● **Problem**
Identify each line in the listing that contains the word "Radio" and copy those lines out in full.

● **Records shown**
------------------------

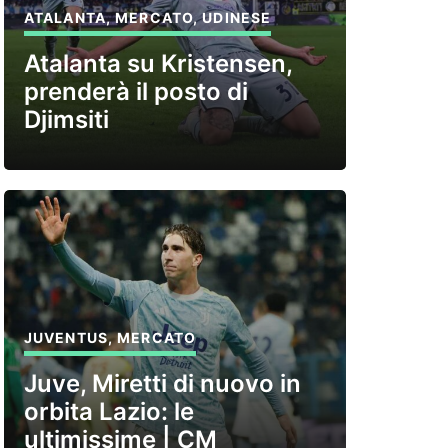
ATALANTA
,
MERCATO
,
UDINESE
Atalanta su Kristensen,
prenderà il posto di
Djimsiti
JUVENTUS
,
MERCATO
Juve, Miretti di nuovo in
orbita Lazio: le
ultimissime | CM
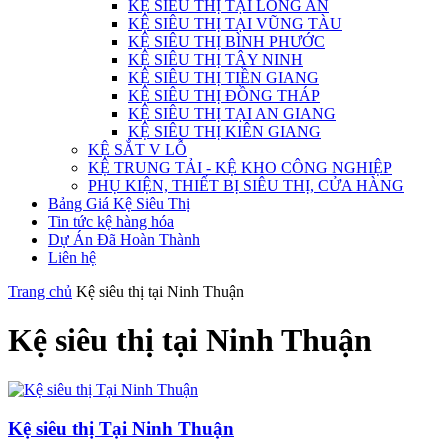
KỆ SIÊU THỊ TẠI LONG AN
KỆ SIÊU THỊ TẠI VŨNG TÀU
KỆ SIÊU THỊ BÌNH PHƯỚC
KỆ SIÊU THỊ TÂY NINH
KỆ SIÊU THỊ TIỀN GIANG
KỆ SIÊU THỊ ĐỒNG THÁP
KỆ SIÊU THỊ TẠI AN GIANG
KỆ SIÊU THỊ KIÊN GIANG
KỆ SẮT V LỖ
KỆ TRUNG TẢI - KỆ KHO CÔNG NGHIỆP
PHỤ KIỆN, THIẾT BỊ SIÊU THỊ, CỬA HÀNG
Bảng Giá Kệ Siêu Thị
Tin tức kệ hàng hóa
Dự Án Đã Hoàn Thành
Liên hệ
Trang chủ
Kệ siêu thị tại Ninh Thuận
Kệ siêu thị tại Ninh Thuận
Kệ siêu thị Tại Ninh Thuận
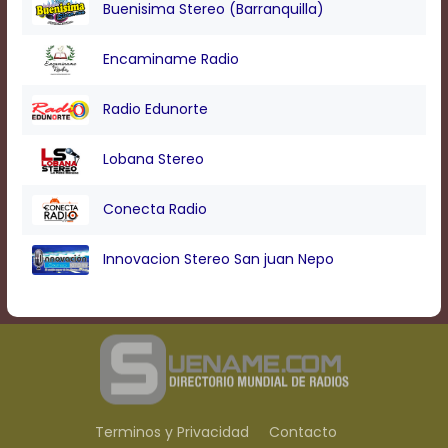
Buenisima Stereo (Barranquilla)
Encaminame Radio
Radio Edunorte
Lobana Stereo
Conecta Radio
Innovacion Stereo San juan Nepo
Terminos y Privacidad
Contacto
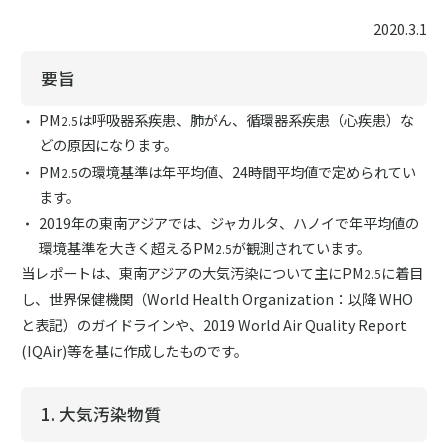
2020.3.1
要旨
PM
は呼吸器系疾患、肺がん、循環器系疾患（心疾患）な
2.5
どの原因になります。
PM
の環境基準は年平均値、24時間平均値で定められてい
2.5
ます。
2019年の東南アジアでは、ジャカルタ、ハノイで年平均値の
環境基準を大きく超えるPM
が観測されています。
2.5
当レポートは、東南アジアの大気汚染について主にPM
に着目
2.5
し、世界保健機関（World Health Organization：以降 WHO
と表記）のガイドラインや、2019 World Air Quality Report
(IQAir)等を基に作成したものです。
1. 大気汚染物質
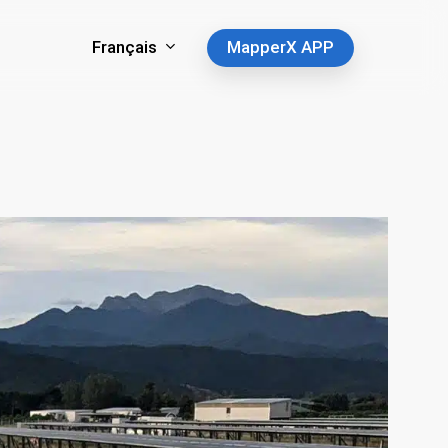
Français
MapperX APP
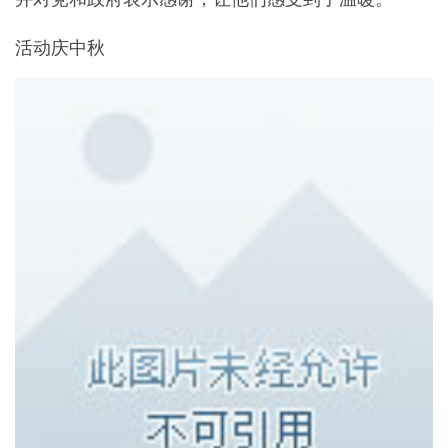
活动庆中秋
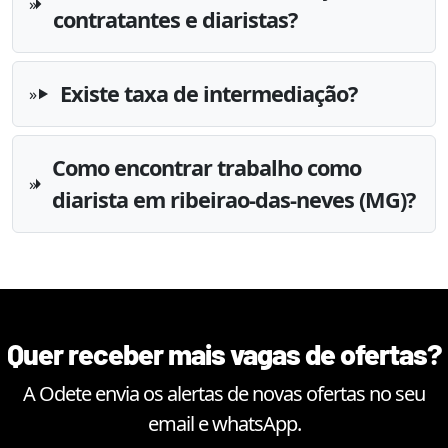
contratantes e diaristas?
Existe taxa de intermediação?
Como encontrar trabalho como
diarista em ribeirao-das-neves (MG)?
Quer receber mais vagas de ofertas?
A Odete envia os alertas de novas ofertas no seu
email e whatsApp.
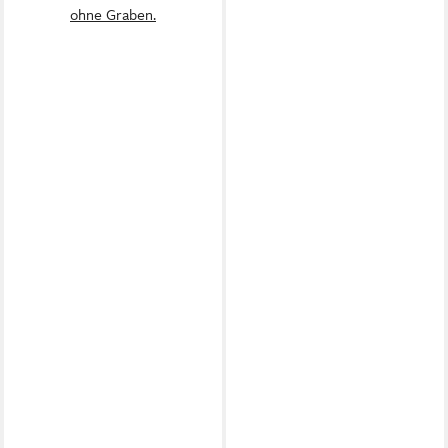
ohne Graben.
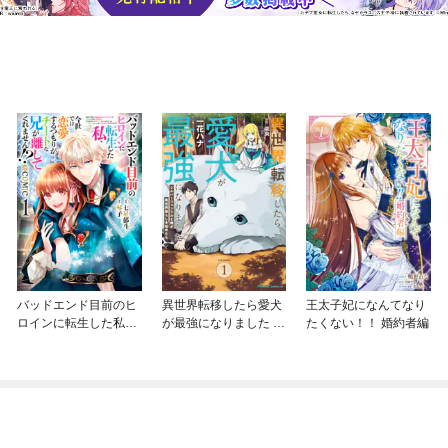
バッドエンド目前のヒ
異世界転移したら愛犬
王太子妃になんてなり
ロインに転生した私、
が最強になりました ～
たくない！！ 婚約者編
今世では恋愛するつも
シルバーフェンリルと
りがチートな兄が離し
俺が異世界暮らしを始
てくれません！？@C
めたら～ THE COMIC
OMIC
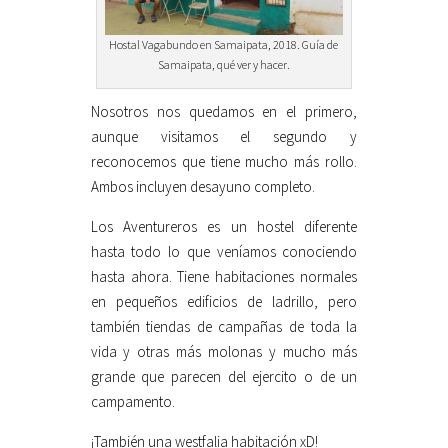
Hostal Vagabundo en Samaipata, 2018. Guía de
Samaipata, qué ver y hacer.
Nosotros nos quedamos en el primero,
aunque visitamos el segundo y
reconocemos que tiene mucho más rollo.
Ambos incluyen desayuno completo.
Los Aventureros es un hostel diferente
hasta todo lo que veníamos conociendo
hasta ahora. Tiene habitaciones normales
en pequeños edificios de ladrillo, pero
también tiendas de campañas de toda la
vida y otras más molonas y mucho más
grande que parecen del ejercito o de un
campamento.
¡También una westfalia habitación xD!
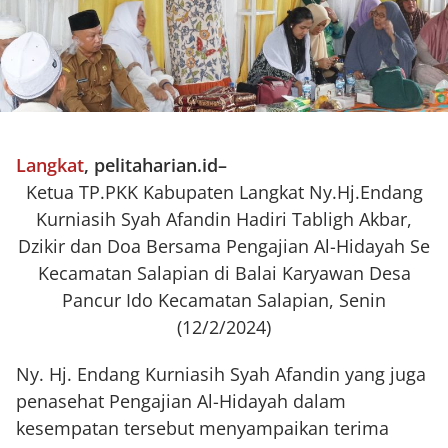
Langkat
, pelitaharian.id
–
Ketua TP.PKK Kabupaten Langkat Ny.Hj.Endang
Kurniasih Syah Afandin Hadiri Tabligh Akbar,
Dzikir dan Doa Bersama Pengajian Al-Hidayah Se
Kecamatan Salapian di Balai Karyawan Desa
Pancur Ido Kecamatan Salapian, Senin
(12/2/2024)
Ny. Hj. Endang Kurniasih Syah Afandin yang juga
penasehat Pengajian Al-Hidayah dalam
kesempatan tersebut menyampaikan terima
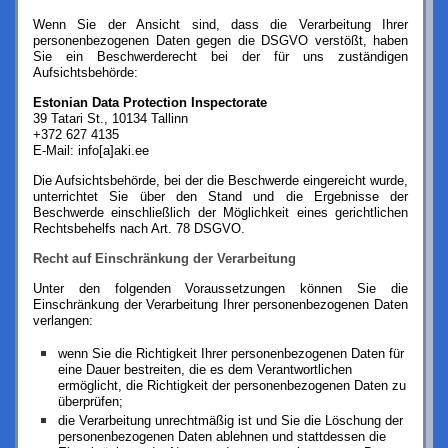
Wenn Sie der Ansicht sind, dass die Verarbeitung Ihrer
personenbezogenen Daten gegen die DSGVO verstößt, haben
Sie ein Beschwerderecht bei der für uns zuständigen
Aufsichtsbehörde:
Estonian Data Protection Inspectorate
39 Tatari St., 10134 Tallinn
+372 627 4135
E-Mail: info[a]aki.ee
Die Aufsichtsbehörde, bei der die Beschwerde eingereicht wurde,
unterrichtet Sie über den Stand und die Ergebnisse der
Beschwerde einschließlich der Möglichkeit eines gerichtlichen
Rechtsbehelfs nach Art. 78 DSGVO.
Recht auf Einschränkung der Verarbeitung
Unter den folgenden Voraussetzungen können Sie die
Einschränkung der Verarbeitung Ihrer personenbezogenen Daten
verlangen:
wenn Sie die Richtigkeit Ihrer personenbezogenen Daten für
eine Dauer bestreiten, die es dem Verantwortlichen
ermöglicht, die Richtigkeit der personenbezogenen Daten zu
überprüfen;
die Verarbeitung unrechtmäßig ist und Sie die Löschung der
personenbezogenen Daten ablehnen und stattdessen die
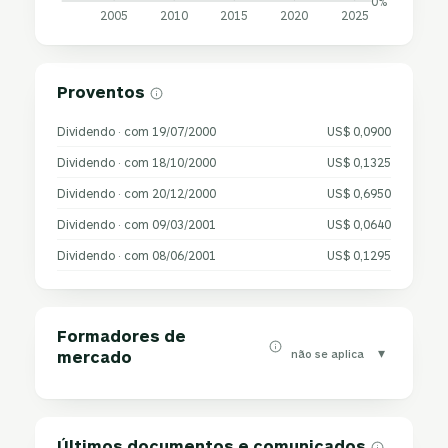
0%
2005
2010
2015
2020
2025
Proventos
Dividendo · com 19/07/2000
US$ 0,0900
Dividendo · com 18/10/2000
US$ 0,1325
Dividendo · com 20/12/2000
US$ 0,6950
Dividendo · com 09/03/2001
US$ 0,0640
Dividendo · com 08/06/2001
US$ 0,1295
Formadores de
▾
não se aplica
mercado
Últimos documentos e comunicados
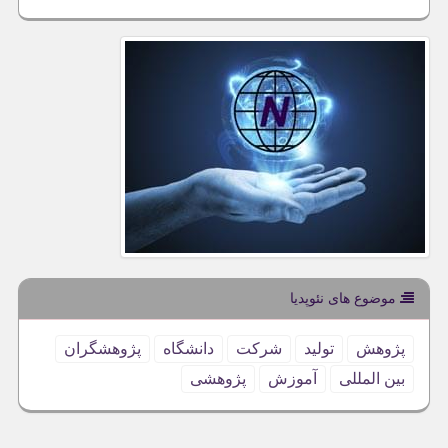
موضوع های نئوپدیا
پژوهش
تولید
شركت
دانشگاه
پژوهشگران
بین المللی
آموزش
پژوهشی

------------------------

● **Finished task**
Encaminame Radio
Radio Edunorte
Conecta Radio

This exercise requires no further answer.